# Restaurant Manager/operations Manager Job



## jojo7chick (Jun 29, 2008)

Hi,

My boyfriend and I are very keen to move over to Dubai sometime this year. I am an IT Recruitment Consultant and have already started to set up interviews. 

My boyfriend is an experienced and successful Restaurant Manager/Operations Manager who has worked for some very successful companies/oulets in London. He is looking to take a very similar job in Dubai. 

If anyone could please pass on any advice they have for him or even better some contacts that would be much appreciated. 

Thanks

Jo


----------



## Maz25 (Jul 6, 2008)

Hello Jo

I would advise maybe contacting some of the big hotels/ hotel chains out there and just see if they have anything. I'm not sure which recruitment agencies deal with hotel/ leisure/ tourism but it might be a good idea to do some research along this line and then register with them. New hotels are always being built in Dubai and I would imagine that such jobs would be readily available.
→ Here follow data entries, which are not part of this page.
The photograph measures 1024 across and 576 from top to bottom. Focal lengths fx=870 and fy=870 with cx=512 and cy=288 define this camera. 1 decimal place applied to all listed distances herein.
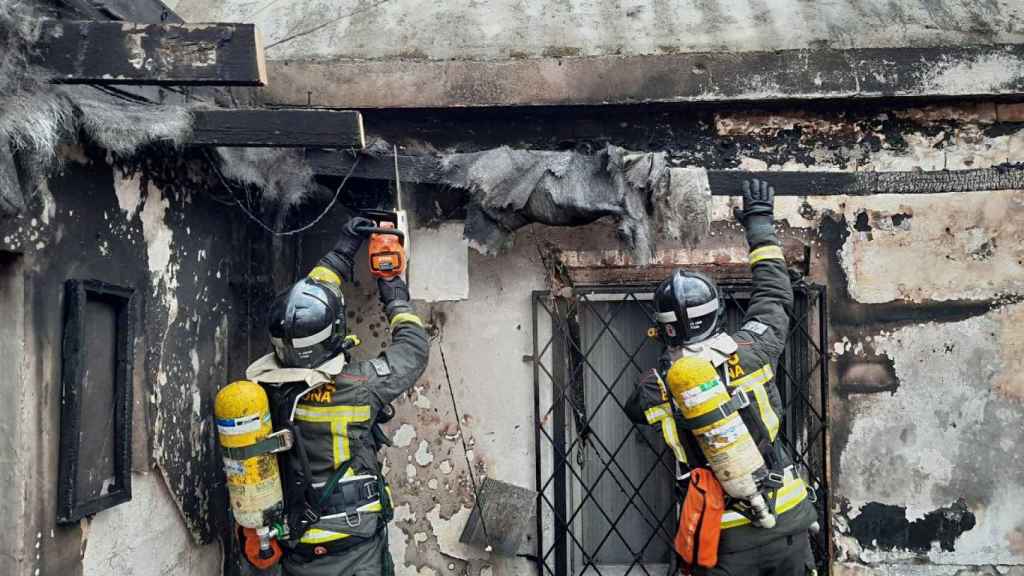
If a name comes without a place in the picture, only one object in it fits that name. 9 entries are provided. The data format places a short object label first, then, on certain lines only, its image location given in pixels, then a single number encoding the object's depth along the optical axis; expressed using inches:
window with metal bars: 178.4
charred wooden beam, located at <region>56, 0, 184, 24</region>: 124.4
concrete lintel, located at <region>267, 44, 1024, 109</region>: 173.9
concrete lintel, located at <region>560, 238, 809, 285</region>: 179.6
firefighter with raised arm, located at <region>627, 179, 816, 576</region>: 139.6
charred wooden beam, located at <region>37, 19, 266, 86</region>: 114.1
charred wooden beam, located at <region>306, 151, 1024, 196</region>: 162.1
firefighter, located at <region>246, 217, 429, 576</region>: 146.5
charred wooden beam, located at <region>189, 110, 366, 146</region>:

Is it not an option for your boyfriend to move to Dubai with his present employer? It might also be worth contacting some of the bigger hotel chains in the UK and enquire about opportunities in their hotels/restaurants in Dubai.

My boyfriend might be moving out to Dubai as well but we have decided that I will move first and see what it's like and based on my perceptions, he will make a decision. Might be worth trying to do things this way! Being out in Dubai, you will be in a better position to advise him. 

Best of luck!


----------